▸ **PROVIDED MATERIAL**
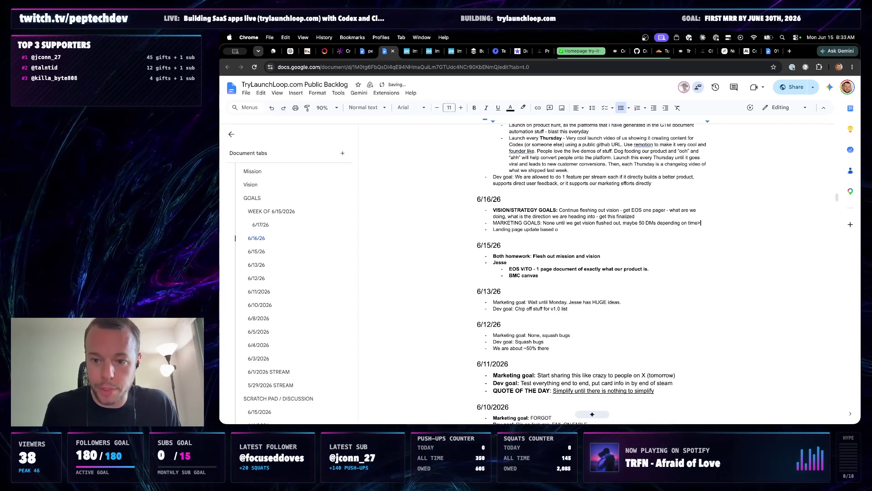
Finish the marketing goal and relabel the landing page line as 'DEV GOAL (MAYBE):'
click(482, 232)
text(DEV GOAL:)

▸ **TASK STATEMENT**
Each line above is to be copied verbatim. Drop any image from the copy.

▸ **SOLUTION FOR THIS EXERCISE**
Finish the marketing goal and relabel the landing page line as 'DEV GOAL (MAYBE):'
click(482, 232)
text(DEV GOAL:)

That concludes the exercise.